===== Data shown =====

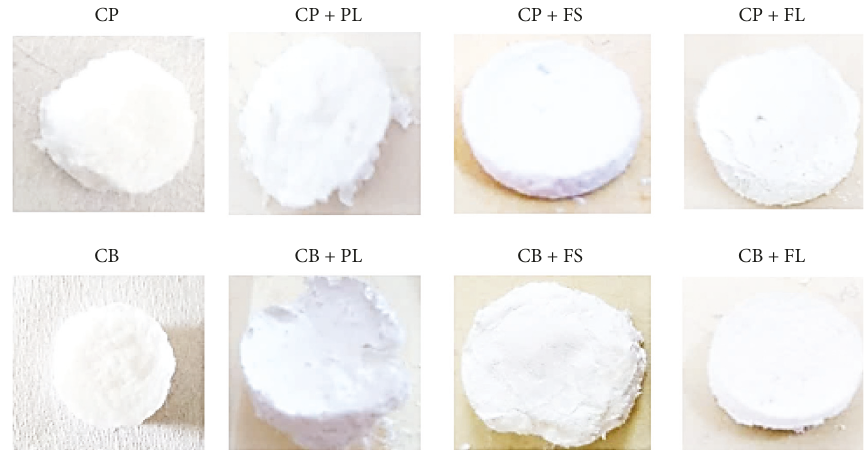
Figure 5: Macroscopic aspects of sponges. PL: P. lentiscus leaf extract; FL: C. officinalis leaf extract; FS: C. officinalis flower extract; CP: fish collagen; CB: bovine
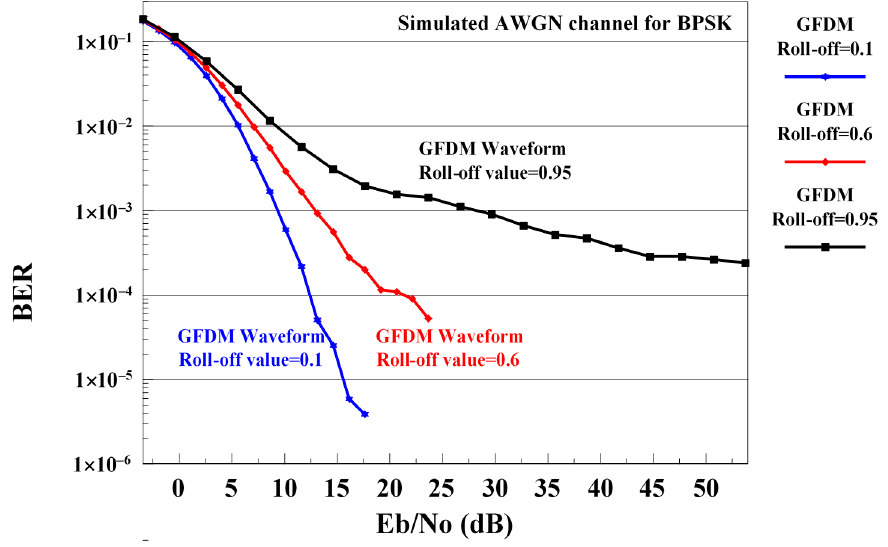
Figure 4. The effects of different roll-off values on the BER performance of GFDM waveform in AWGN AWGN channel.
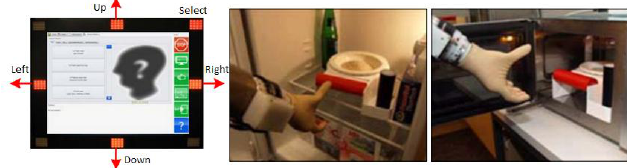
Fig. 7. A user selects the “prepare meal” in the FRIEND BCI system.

=====
===== Data shown =====

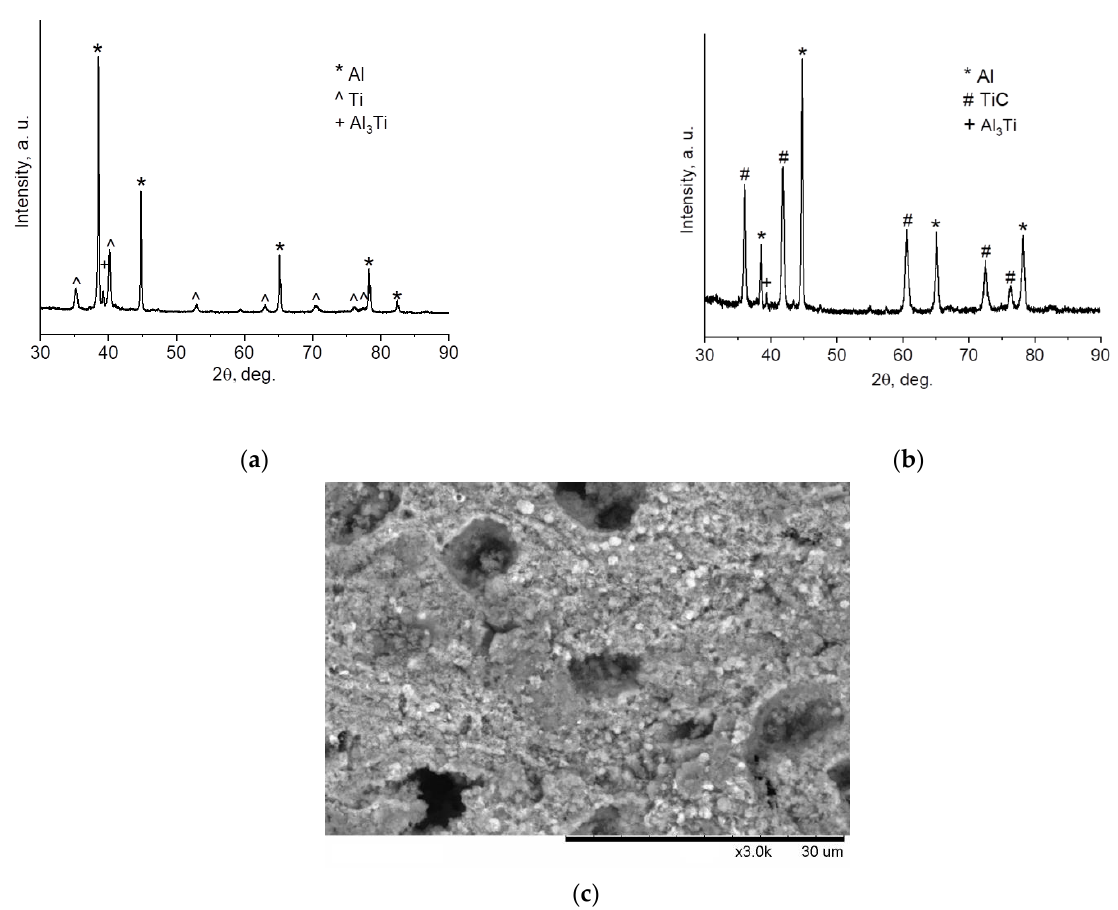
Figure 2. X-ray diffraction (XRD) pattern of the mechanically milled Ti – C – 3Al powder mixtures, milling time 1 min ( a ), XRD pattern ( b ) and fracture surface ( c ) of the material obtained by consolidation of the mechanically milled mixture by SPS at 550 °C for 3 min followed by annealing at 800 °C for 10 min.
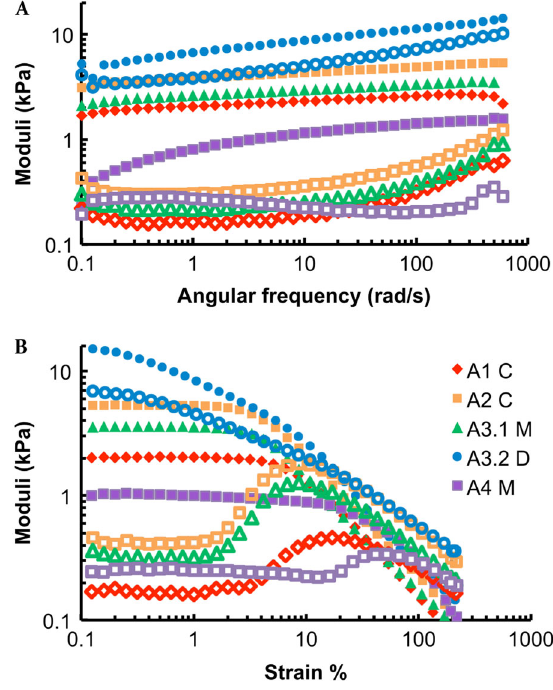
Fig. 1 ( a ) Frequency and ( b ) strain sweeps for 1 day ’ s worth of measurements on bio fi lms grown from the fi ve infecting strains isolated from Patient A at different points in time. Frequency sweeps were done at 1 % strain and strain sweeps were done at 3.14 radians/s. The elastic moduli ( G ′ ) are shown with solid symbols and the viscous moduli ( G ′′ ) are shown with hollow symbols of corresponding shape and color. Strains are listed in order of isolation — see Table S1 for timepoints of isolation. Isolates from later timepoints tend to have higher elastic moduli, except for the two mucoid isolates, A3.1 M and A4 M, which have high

=====

Give again the lines of the listing above that run from the one with "Figure 2. X-ray" up to and including the one with "Fig. 1 ( a )". Keep them exact and omit the pictures.

Figure 2. X-ray diffraction (XRD) pattern of the mechanically milled Ti – C – 3Al powder mixtures, milling time 1 min ( a ), XRD pattern ( b ) and fracture surface ( c ) of the material obtained by consolidation of the mechanically milled mixture by SPS at 550 °C for 3 min followed by annealing at 800 °C for 10 min.
Fig. 1 ( a ) Frequency and ( b ) strain sweeps for 1 day ’ s worth of measurements on bio fi lms grown from the fi ve infecting strains isolated from Patient A at different points in time. Frequency sweeps were done at 1 % strain and strain sweeps were done at 3.14 radians/s. The elastic moduli ( G ′ ) are shown with solid symbols and the viscous moduli ( G ′′ ) are shown with hollow symbols of corresponding shape and color. Strains are listed in order of isolation — see Table S1 for timepoints of isolation. Isolates from later timepoints tend to have higher elastic moduli, except for the two mucoid isolates, A3.1 M and A4 M, which have high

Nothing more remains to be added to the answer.